Resolving the Steel Safeguard Deadlock
The upcoming implementation of the UK's new steel safeguard regime, scheduled for July 1, 2026, posed a major threat to Indian exporters. Under the new British framework, tariff-free steel imports will be strictly capped, with overall quota volumes slashed by 60% compared to the existing safeguard mechanism. Any imports exceeding these quotas would face a heavy 50% tariff.
However, through high-level discussions—including those between Commerce and Industry Minister Piyush Goyal and UK Secretary of State Peter Kyle—a landmark consensus has been reached. India has secured its interests through a strategic combination of Country-Specific Quotas (CSQ), residual quotas, and access under the Authorised Use Scheme (AUS). This arrangement ensures that 85% of India's outbound steel shipments remain shielded from the most restrictive British curbs.
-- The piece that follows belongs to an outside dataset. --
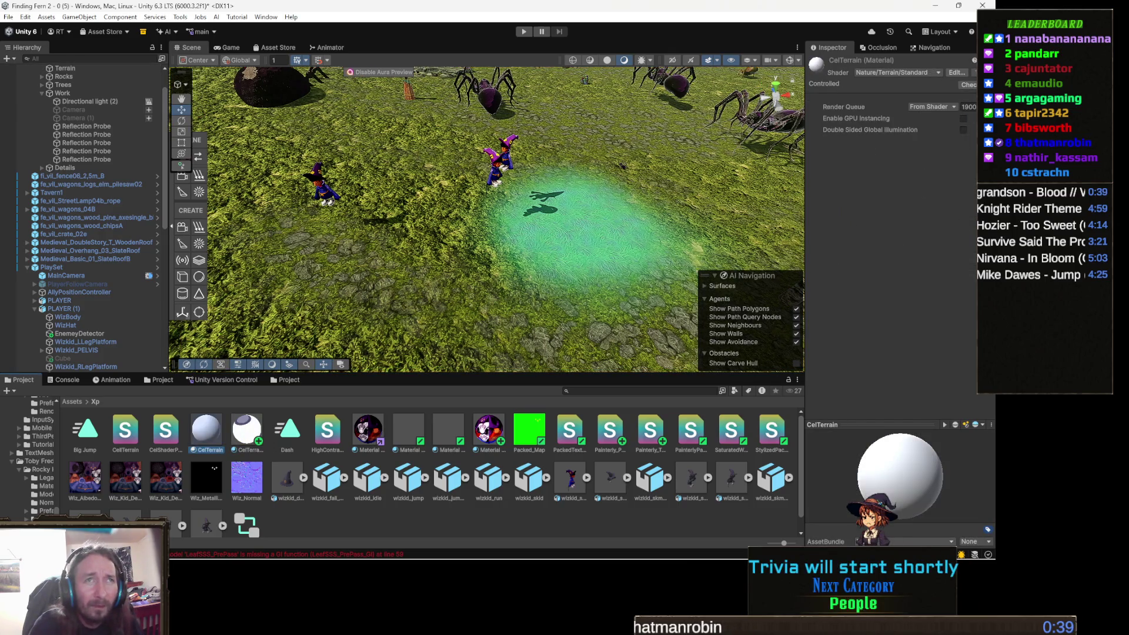
{"action": "right_click", "coordinate": [868, 63]}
Operationalising the CETA Framework
This breakthrough paves the way for the operationalisation of the Comprehensive Economic and Trade Agreement (CETA) starting July 15. The agreement is designed to minimize market disruptions and maintain a balanced trading environment for both nations. Given that India's exports of iron, steel, and related products to the UK stood at a substantial USD 893.4 million in the 2025-26 period, the protection of these volumes is critical for India's manufacturing sector.
The successful negotiation demonstrates the "collaborative strength" of the India-UK partnership, moving the bilateral relationship closer to a fully functional trade ecosystem.
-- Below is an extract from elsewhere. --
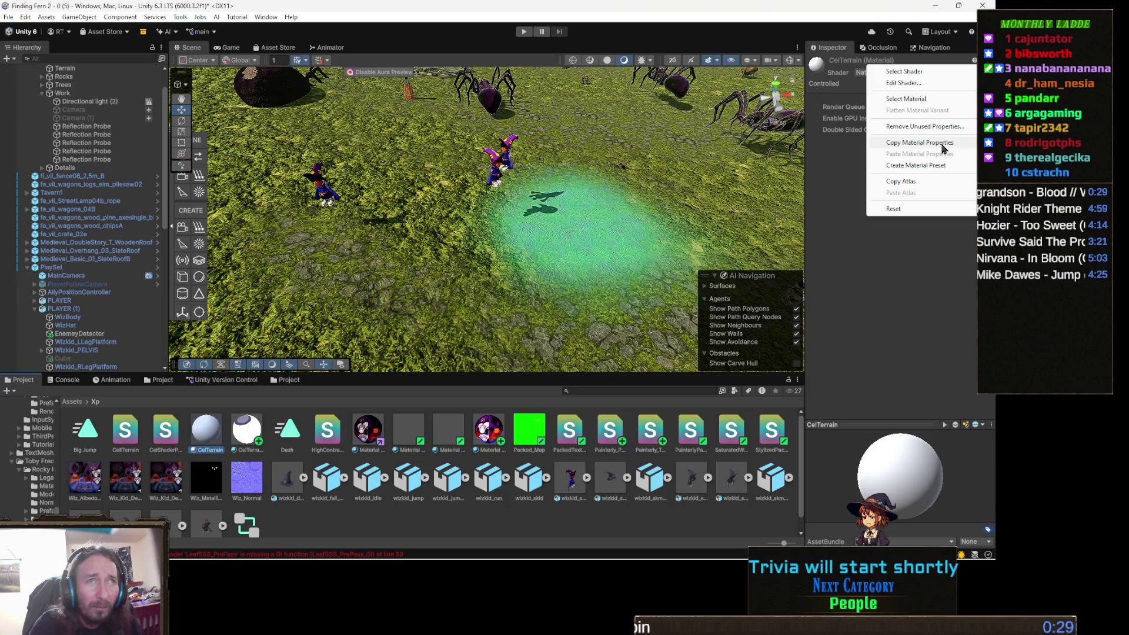
{"action": "left_click", "coordinate": [925, 86]}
The Looming Challenge of Carbon Taxes
While the steel quota issue has been largely resolved, a new economic challenge looms on the horizon: the UK's Import Carbon Pricing Mechanism, similar to the EU's Carbon Border Adjustment Mechanism (CBAM). Set to take effect in 2027, this carbon tax will target energy-intensive sectors including iron, steel, aluminium, fertiliser, cement, and hydrogen.
According to the Global Trade Research Initiative (GTRI), Indian exports worth approximately USD 775 million could be impacted by these carbon levies. Once free allowances under the UK’s Emissions Trading Scheme (ETS) are phased out, the tax could range between 14% and 24% of the total import value. For Indian industry leaders, navigating this green transition will be the next major hurdle in maintaining competitiveness in the British market.
Key Takeaways
- Quota Protection: 85% of Indian steel exports to the UK will remain shielded from new safeguard measures via a mix of CSQ, residual quotas, and the Authorised Use Scheme.
- Tariff Risks Mitigated: While the UK is reducing overall tariff-free steel quotas by 60%, the new consensus prevents the bulk of Indian shipments from hitting the 50% penalty tariff.
- Upcoming Carbon Hurdle: Indian exporters must prepare for the UK's carbon pricing mechanism in 2027, which could impact USD 775 million worth of exports with taxes ranging from 14% to 24%.